> [Information given]:
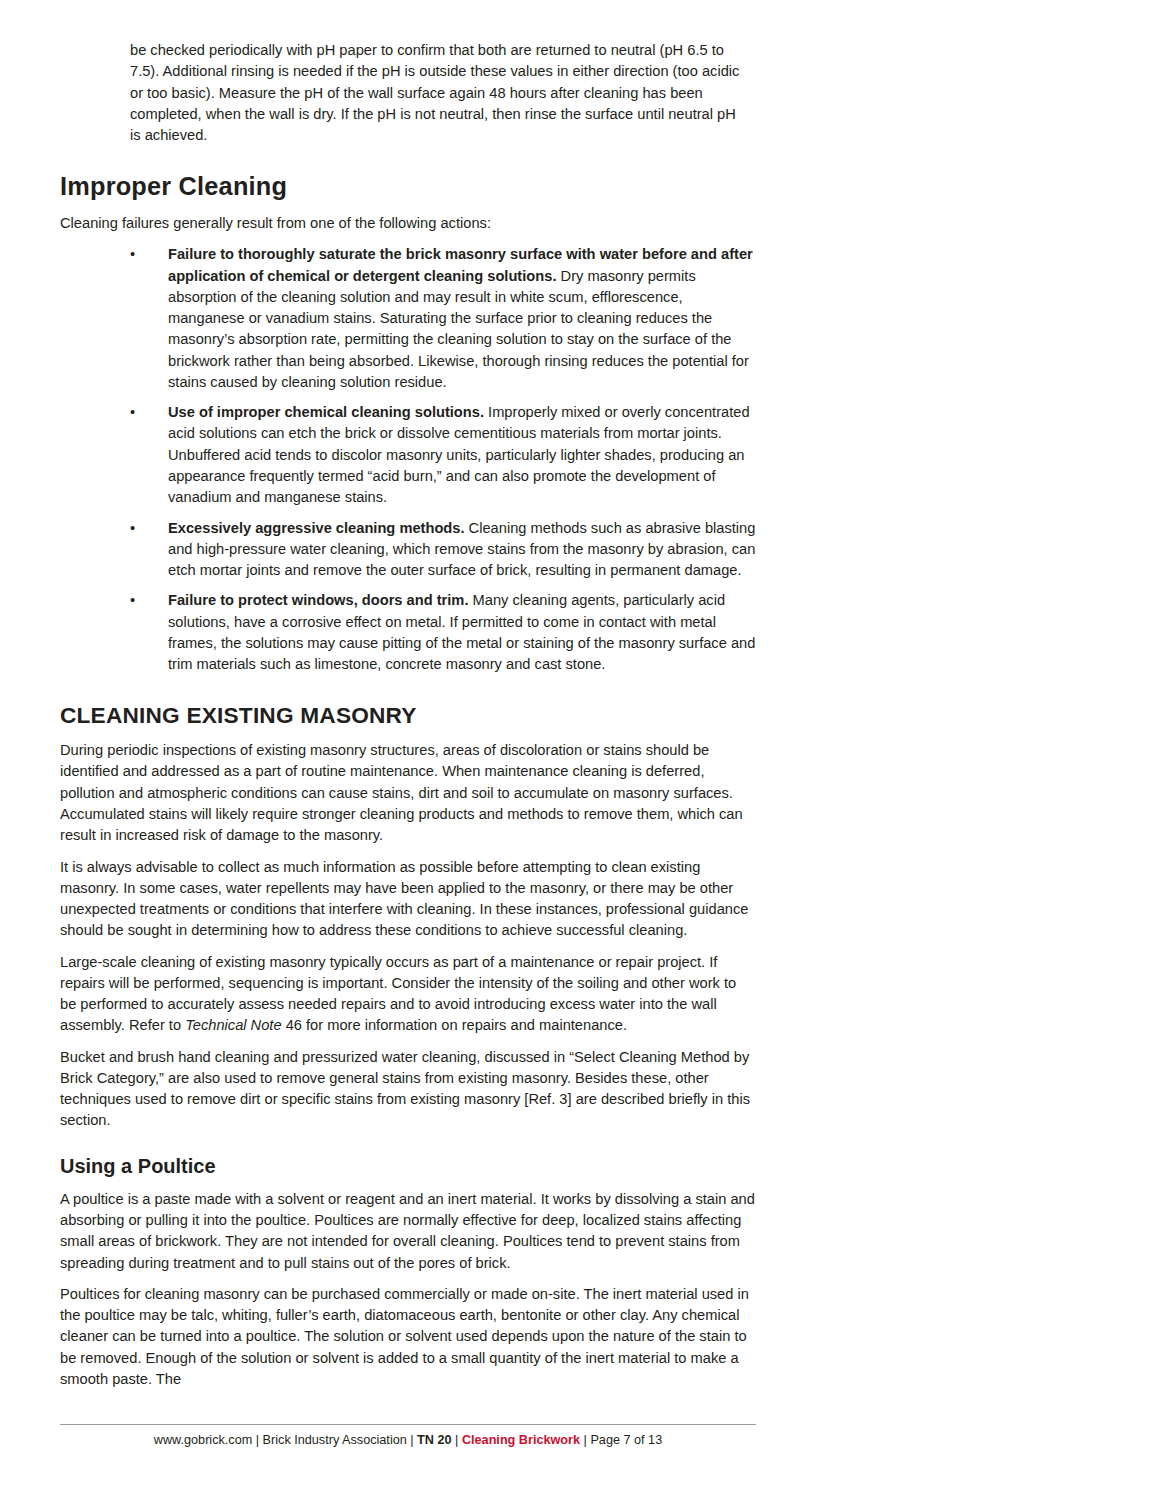be checked periodically with pH paper to confirm that both are returned to neutral (pH 6.5 to 7.5). Additional rinsing is needed if the pH is outside these values in either direction (too acidic or too basic). Measure the pH of the wall surface again 48 hours after cleaning has been completed, when the wall is dry. If the pH is not neutral, then rinse the surface until neutral pH is achieved.
Improper Cleaning
Cleaning failures generally result from one of the following actions:
Failure to thoroughly saturate the brick masonry surface with water before and after application of chemical or detergent cleaning solutions. Dry masonry permits absorption of the cleaning solution and may result in white scum, efflorescence, manganese or vanadium stains. Saturating the surface prior to cleaning reduces the masonry’s absorption rate, permitting the cleaning solution to stay on the surface of the brickwork rather than being absorbed. Likewise, thorough rinsing reduces the potential for stains caused by cleaning solution residue.
Use of improper chemical cleaning solutions. Improperly mixed or overly concentrated acid solutions can etch the brick or dissolve cementitious materials from mortar joints. Unbuffered acid tends to discolor masonry units, particularly lighter shades, producing an appearance frequently termed “acid burn,” and can also promote the development of vanadium and manganese stains.
Excessively aggressive cleaning methods. Cleaning methods such as abrasive blasting and high-pressure water cleaning, which remove stains from the masonry by abrasion, can etch mortar joints and remove the outer surface of brick, resulting in permanent damage.
Failure to protect windows, doors and trim. Many cleaning agents, particularly acid solutions, have a corrosive effect on metal. If permitted to come in contact with metal frames, the solutions may cause pitting of the metal or staining of the masonry surface and trim materials such as limestone, concrete masonry and cast stone.
CLEANING EXISTING MASONRY
During periodic inspections of existing masonry structures, areas of discoloration or stains should be identified and addressed as a part of routine maintenance. When maintenance cleaning is deferred, pollution and atmospheric conditions can cause stains, dirt and soil to accumulate on masonry surfaces. Accumulated stains will likely require stronger cleaning products and methods to remove them, which can result in increased risk of damage to the masonry.
It is always advisable to collect as much information as possible before attempting to clean existing masonry. In some cases, water repellents may have been applied to the masonry, or there may be other unexpected treatments or conditions that interfere with cleaning. In these instances, professional guidance should be sought in determining how to address these conditions to achieve successful cleaning.
Large-scale cleaning of existing masonry typically occurs as part of a maintenance or repair project. If repairs will be performed, sequencing is important. Consider the intensity of the soiling and other work to be performed to accurately assess needed repairs and to avoid introducing excess water into the wall assembly. Refer to Technical Note 46 for more information on repairs and maintenance.
Bucket and brush hand cleaning and pressurized water cleaning, discussed in “Select Cleaning Method by Brick Category,” are also used to remove general stains from existing masonry. Besides these, other techniques used to remove dirt or specific stains from existing masonry [Ref. 3] are described briefly in this section.
Using a Poultice
A poultice is a paste made with a solvent or reagent and an inert material. It works by dissolving a stain and absorbing or pulling it into the poultice. Poultices are normally effective for deep, localized stains affecting small areas of brickwork. They are not intended for overall cleaning. Poultices tend to prevent stains from spreading during treatment and to pull stains out of the pores of brick.
Poultices for cleaning masonry can be purchased commercially or made on-site. The inert material used in the poultice may be talc, whiting, fuller’s earth, diatomaceous earth, bentonite or other clay. Any chemical cleaner can be turned into a poultice. The solution or solvent used depends upon the nature of the stain to be removed. Enough of the solution or solvent is added to a small quantity of the inert material to make a smooth paste. The
www.gobrick.com | Brick Industry Association | TN 20 | Cleaning Brickwork | Page 7 of 13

> [Directions]:
A verbatim copy of every entry above, with no pictures, is the expected output.

> [Answer to this exercise]:
be checked periodically with pH paper to confirm that both are returned to neutral (pH 6.5 to 7.5). Additional rinsing is needed if the pH is outside these values in either direction (too acidic or too basic). Measure the pH of the wall surface again 48 hours after cleaning has been completed, when the wall is dry. If the pH is not neutral, then rinse the surface until neutral pH is achieved.
Improper Cleaning
Cleaning failures generally result from one of the following actions:
Failure to thoroughly saturate the brick masonry surface with water before and after application of chemical or detergent cleaning solutions. Dry masonry permits absorption of the cleaning solution and may result in white scum, efflorescence, manganese or vanadium stains. Saturating the surface prior to cleaning reduces the masonry’s absorption rate, permitting the cleaning solution to stay on the surface of the brickwork rather than being absorbed. Likewise, thorough rinsing reduces the potential for stains caused by cleaning solution residue.
Use of improper chemical cleaning solutions. Improperly mixed or overly concentrated acid solutions can etch the brick or dissolve cementitious materials from mortar joints. Unbuffered acid tends to discolor masonry units, particularly lighter shades, producing an appearance frequently termed “acid burn,” and can also promote the development of vanadium and manganese stains.
Excessively aggressive cleaning methods. Cleaning methods such as abrasive blasting and high-pressure water cleaning, which remove stains from the masonry by abrasion, can etch mortar joints and remove the outer surface of brick, resulting in permanent damage.
Failure to protect windows, doors and trim. Many cleaning agents, particularly acid solutions, have a corrosive effect on metal. If permitted to come in contact with metal frames, the solutions may cause pitting of the metal or staining of the masonry surface and trim materials such as limestone, concrete masonry and cast stone.
CLEANING EXISTING MASONRY
During periodic inspections of existing masonry structures, areas of discoloration or stains should be identified and addressed as a part of routine maintenance. When maintenance cleaning is deferred, pollution and atmospheric conditions can cause stains, dirt and soil to accumulate on masonry surfaces. Accumulated stains will likely require stronger cleaning products and methods to remove them, which can result in increased risk of damage to the masonry.
It is always advisable to collect as much information as possible before attempting to clean existing masonry. In some cases, water repellents may have been applied to the masonry, or there may be other unexpected treatments or conditions that interfere with cleaning. In these instances, professional guidance should be sought in determining how to address these conditions to achieve successful cleaning.
Large-scale cleaning of existing masonry typically occurs as part of a maintenance or repair project. If repairs will be performed, sequencing is important. Consider the intensity of the soiling and other work to be performed to accurately assess needed repairs and to avoid introducing excess water into the wall assembly. Refer to Technical Note 46 for more information on repairs and maintenance.
Bucket and brush hand cleaning and pressurized water cleaning, discussed in “Select Cleaning Method by Brick Category,” are also used to remove general stains from existing masonry. Besides these, other techniques used to remove dirt or specific stains from existing masonry [Ref. 3] are described briefly in this section.
Using a Poultice
A poultice is a paste made with a solvent or reagent and an inert material. It works by dissolving a stain and absorbing or pulling it into the poultice. Poultices are normally effective for deep, localized stains affecting small areas of brickwork. They are not intended for overall cleaning. Poultices tend to prevent stains from spreading during treatment and to pull stains out of the pores of brick.
Poultices for cleaning masonry can be purchased commercially or made on-site. The inert material used in the poultice may be talc, whiting, fuller’s earth, diatomaceous earth, bentonite or other clay. Any chemical cleaner can be turned into a poultice. The solution or solvent used depends upon the nature of the stain to be removed. Enough of the solution or solvent is added to a small quantity of the inert material to make a smooth paste. The
www.gobrick.com | Brick Industry Association | TN 20 | Cleaning Brickwork | Page 7 of 13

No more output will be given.